> INPUT MATERIAL

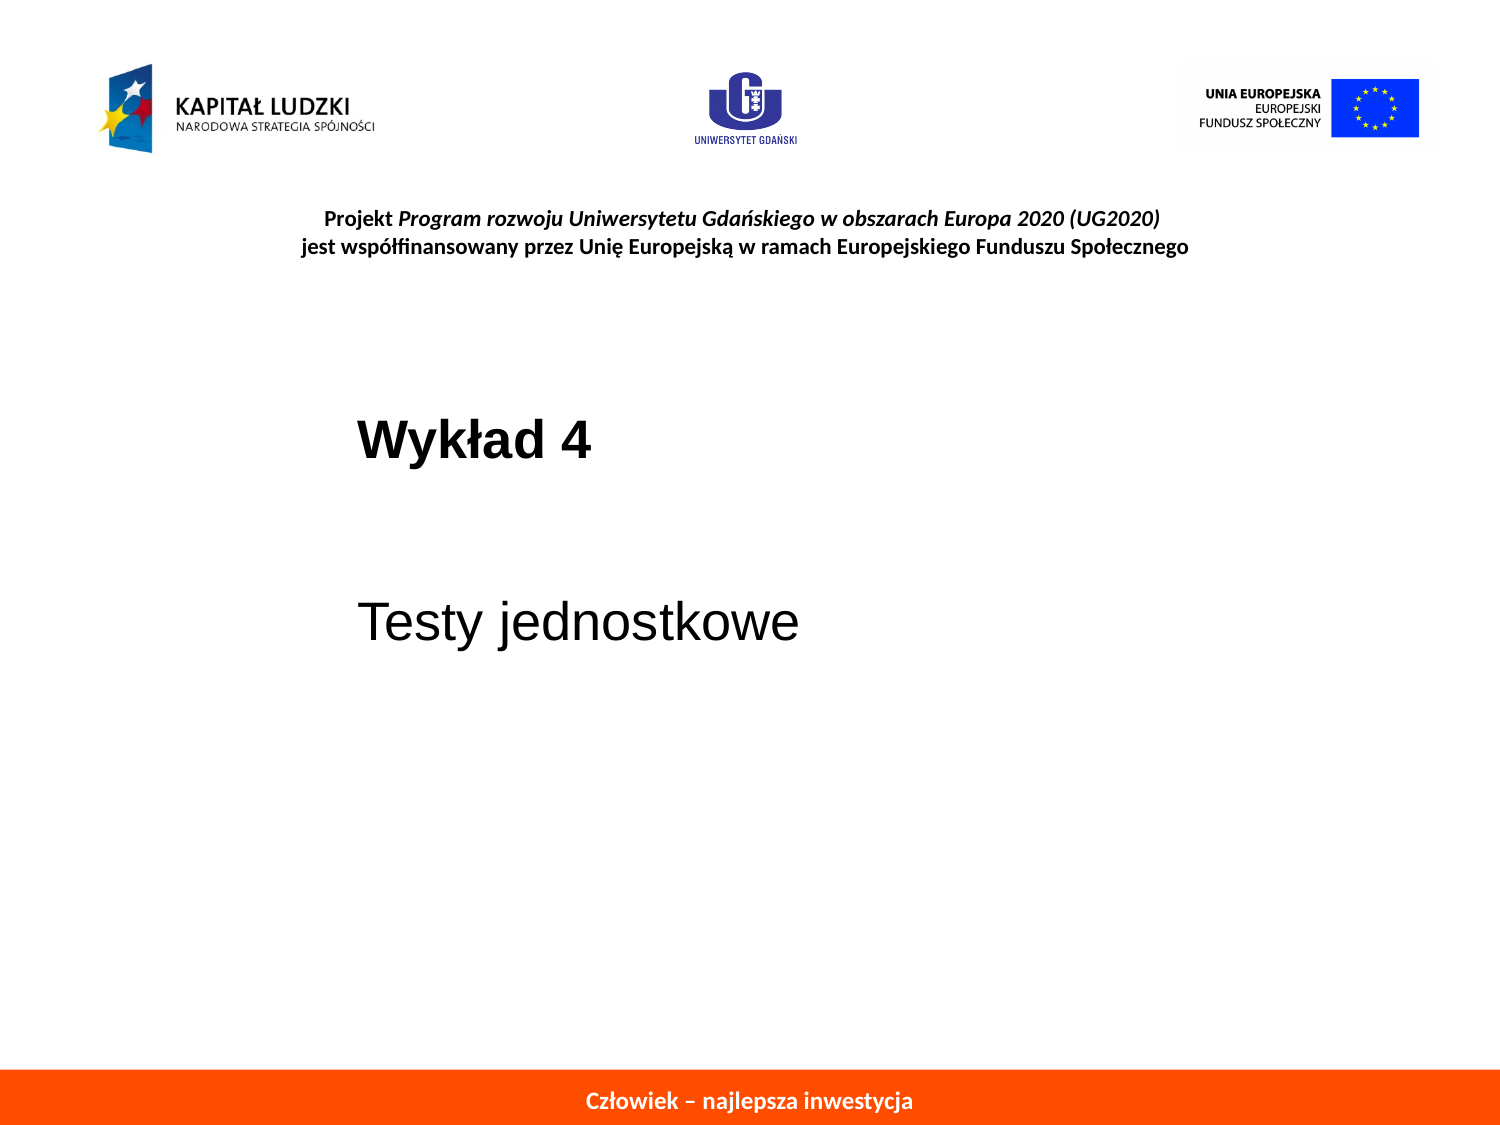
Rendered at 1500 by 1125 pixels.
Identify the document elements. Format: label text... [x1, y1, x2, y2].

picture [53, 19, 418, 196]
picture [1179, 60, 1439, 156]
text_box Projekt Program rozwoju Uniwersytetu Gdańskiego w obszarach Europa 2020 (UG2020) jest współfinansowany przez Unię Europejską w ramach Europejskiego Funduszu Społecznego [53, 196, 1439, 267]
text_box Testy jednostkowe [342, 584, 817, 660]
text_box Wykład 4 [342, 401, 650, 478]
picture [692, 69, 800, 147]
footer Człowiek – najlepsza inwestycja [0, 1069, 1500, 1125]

...

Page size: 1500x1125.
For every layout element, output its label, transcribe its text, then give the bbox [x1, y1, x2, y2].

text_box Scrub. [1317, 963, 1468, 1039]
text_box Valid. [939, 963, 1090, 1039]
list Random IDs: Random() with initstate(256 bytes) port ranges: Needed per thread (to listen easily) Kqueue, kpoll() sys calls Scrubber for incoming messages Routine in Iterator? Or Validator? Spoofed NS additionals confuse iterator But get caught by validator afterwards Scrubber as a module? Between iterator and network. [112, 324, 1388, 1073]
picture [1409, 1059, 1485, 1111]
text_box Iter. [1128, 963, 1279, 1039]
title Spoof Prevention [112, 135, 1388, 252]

> AIM OF THE EXERCISE
Retype, character for character, the lines above between the line holding "Rendered at 1500 by 1125 pixels." and the line holding "picture [1179, 60, 1439, 156]", inclusive.

> RESULT OF THIS EXERCISE
Rendered at 1500 by 1125 pixels.
Identify the document elements. Format: label text... [x1, y1, x2, y2].

picture [53, 19, 418, 196]
picture [1179, 60, 1439, 156]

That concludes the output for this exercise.